■ **What you should do**:
Can you render every line of the data below as a single numbered list, leaving out the blank lines?

::: Entries supplied

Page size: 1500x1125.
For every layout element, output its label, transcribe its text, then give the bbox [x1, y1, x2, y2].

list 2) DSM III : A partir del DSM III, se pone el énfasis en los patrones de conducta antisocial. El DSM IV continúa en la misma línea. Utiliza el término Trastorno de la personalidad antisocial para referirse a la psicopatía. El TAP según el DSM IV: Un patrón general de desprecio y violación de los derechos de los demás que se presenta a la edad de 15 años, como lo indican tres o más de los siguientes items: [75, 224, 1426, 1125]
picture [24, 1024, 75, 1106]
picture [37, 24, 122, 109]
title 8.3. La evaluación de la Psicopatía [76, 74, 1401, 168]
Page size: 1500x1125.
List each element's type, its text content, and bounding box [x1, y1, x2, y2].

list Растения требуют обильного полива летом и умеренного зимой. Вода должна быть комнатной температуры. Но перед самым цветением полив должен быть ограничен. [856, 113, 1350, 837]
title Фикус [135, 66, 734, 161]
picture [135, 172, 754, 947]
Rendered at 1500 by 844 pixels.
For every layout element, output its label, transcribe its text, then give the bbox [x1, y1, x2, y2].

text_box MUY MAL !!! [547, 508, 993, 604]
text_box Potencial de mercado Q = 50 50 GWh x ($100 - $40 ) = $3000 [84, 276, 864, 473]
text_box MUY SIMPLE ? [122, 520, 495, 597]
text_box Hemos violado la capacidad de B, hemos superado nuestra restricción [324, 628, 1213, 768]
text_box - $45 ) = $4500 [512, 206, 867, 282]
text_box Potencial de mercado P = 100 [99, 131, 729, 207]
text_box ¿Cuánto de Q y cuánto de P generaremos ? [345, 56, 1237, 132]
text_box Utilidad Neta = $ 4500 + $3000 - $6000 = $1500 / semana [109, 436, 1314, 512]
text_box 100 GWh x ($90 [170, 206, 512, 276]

::::::

■ **Problem solution**:
1. Page size: 1500x1125.
2. For every layout element, output its label, transcribe its text, then give the bbox [x1, y1, x2, y2].
3. list 2) DSM III : A partir del DSM III, se pone el énfasis en los patrones de conducta antisocial. El DSM IV continúa en la misma línea. Utiliza el término Trastorno de la personalidad antisocial para referirse a la psicopatía. El TAP según el DSM IV: Un patrón general de desprecio y violación de los derechos de los demás que se presenta a la edad de 15 años, como lo indican tres o más de los siguientes items: [75, 224, 1426, 1125]
4. picture [24, 1024, 75, 1106]
5. picture [37, 24, 122, 109]
6. title 8.3. La evaluación de la Psicopatía [76, 74, 1401, 168]
7. Page size: 1500x1125.
8. List each element's type, its text content, and bounding box [x1, y1, x2, y2].
9. list Растения требуют обильного полива летом и умеренного зимой. Вода должна быть комнатной температуры. Но перед самым цветением полив должен быть ограничен. [856, 113, 1350, 837]
10. title Фикус [135, 66, 734, 161]
11. picture [135, 172, 754, 947]
12. Rendered at 1500 by 844 pixels.
13. For every layout element, output its label, transcribe its text, then give the bbox [x1, y1, x2, y2].
14. text_box MUY MAL !!! [547, 508, 993, 604]
15. text_box Potencial de mercado Q = 50 50 GWh x ($100 - $40 ) = $3000 [84, 276, 864, 473]
16. text_box MUY SIMPLE ? [122, 520, 495, 597]
17. text_box Hemos violado la capacidad de B, hemos superado nuestra restricción [324, 628, 1213, 768]
18. text_box - $45 ) = $4500 [512, 206, 867, 282]
19. text_box Potencial de mercado P = 100 [99, 131, 729, 207]
20. text_box ¿Cuánto de Q y cuánto de P generaremos ? [345, 56, 1237, 132]
21. text_box Utilidad Neta = $ 4500 + $3000 - $6000 = $1500 / semana [109, 436, 1314, 512]
22. text_box 100 GWh x ($90 [170, 206, 512, 276]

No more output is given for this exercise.